Substituting $u=\sin(y)$ one gets $$u''=(\sin(y))''=(\cos(y)y')'=\cos(y)y''-\sin(y)y'^2=c\sin(y)=cu$$ which is, depending on the sign of $c$, an oscillation equation or an exponential function which is easily solvable for $u$ and thus for $y$. $$u=\begin{cases} a_1\cos(\sqrt{|c|}x)+a_2\sin(\sqrt{|c|}x)&\text{ for }c<0,\\ b_1+b_2x&\text{ for }c=0,\\ c_1e^{\sqrt{c}x}+c_2e^{\sqrt{c}x}&\text{ for }c>0. \end{cases}$$

• Pretty nice way around it ! Fancier than my brutal substitution. – Rebellos Jul 26 '18 at 8:30
• The form reminded me of the more common second derivative of $\exp(y)$. – LutzL Jul 26 '18 at 8:31

HINTS :

If $y$ is a function of $x$, namingly $y(x)$ and $c$ is just a constant such that $c \in \mathbb R$, then a (very complicated) solution can be yielded after a string of operations using the substitution $$v(y) = \frac{\mathrm{d}y(x)}{\mathrm{d}y}$$ which gives $$\frac{\mathrm{d}^2y(x)}{\mathrm{d}x}=\frac{\mathrm{d}}{\mathrm{d}x}\bigg(\frac{\mathrm{d}y(x)}{\mathrm{d}x}\bigg)=\frac{\mathrm{d}v(y)}{\mathrm{d}x}=\frac{\mathrm{d}v(y)}{\mathrm{d}y}\frac{\mathrm{d}y}{\mathrm{d}x}=v(y)\frac{\mathrm{d}v(y)}{\mathrm{d}x}$$ and thus integrating solving for $v(y)$ and substituting back to find an expression in terms only of $y(x)$ and $x$.

If $y$ is a function of $c$, then there isn't a solution in terms of standard functions.
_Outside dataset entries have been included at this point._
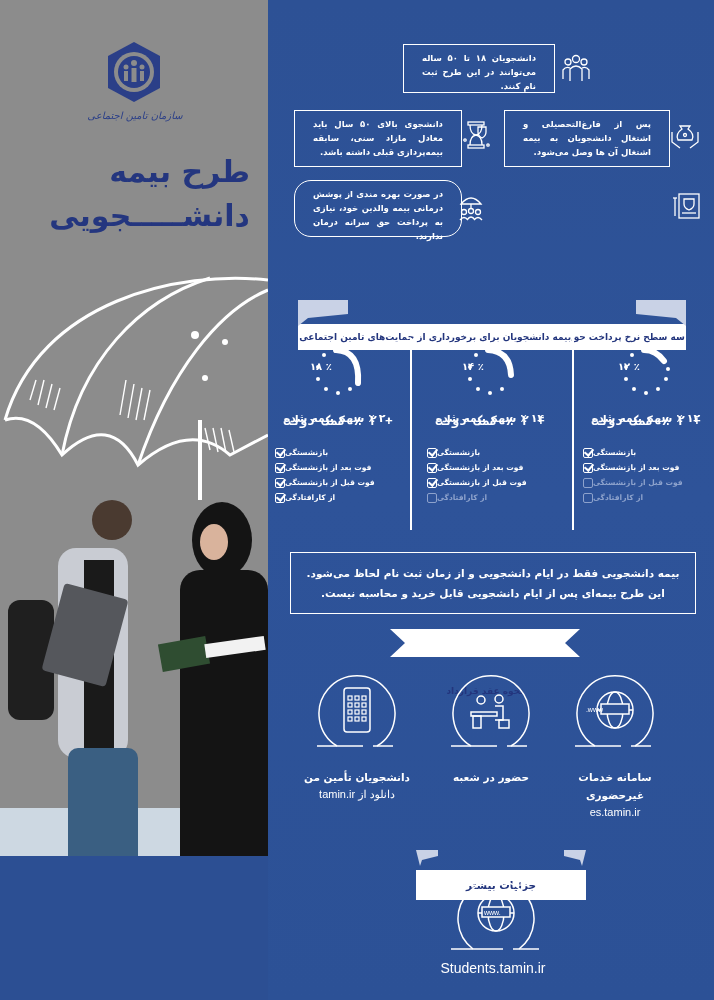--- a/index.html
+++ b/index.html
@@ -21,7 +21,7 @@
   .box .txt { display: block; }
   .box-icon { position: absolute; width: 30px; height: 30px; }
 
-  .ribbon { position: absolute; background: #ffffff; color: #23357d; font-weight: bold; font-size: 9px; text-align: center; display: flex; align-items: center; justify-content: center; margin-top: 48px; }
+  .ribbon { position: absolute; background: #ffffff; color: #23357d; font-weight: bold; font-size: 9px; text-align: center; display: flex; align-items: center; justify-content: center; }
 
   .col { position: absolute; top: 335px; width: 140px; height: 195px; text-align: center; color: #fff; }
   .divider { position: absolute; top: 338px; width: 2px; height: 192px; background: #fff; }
Specifically, the solution is

$$y(c) = \arcsin\big[c_1\big(c_2\mathrm{Bi}(c) + \pi \mathrm{Ai}(c)\big)\big]$$

which gives some rather interesting plots-properties while sampling an initial $y(0)$, where $\mathrm{Ai}(x)$ is the Airy function and $\mathrm{Bi}(x)$ is the Airy Bi function.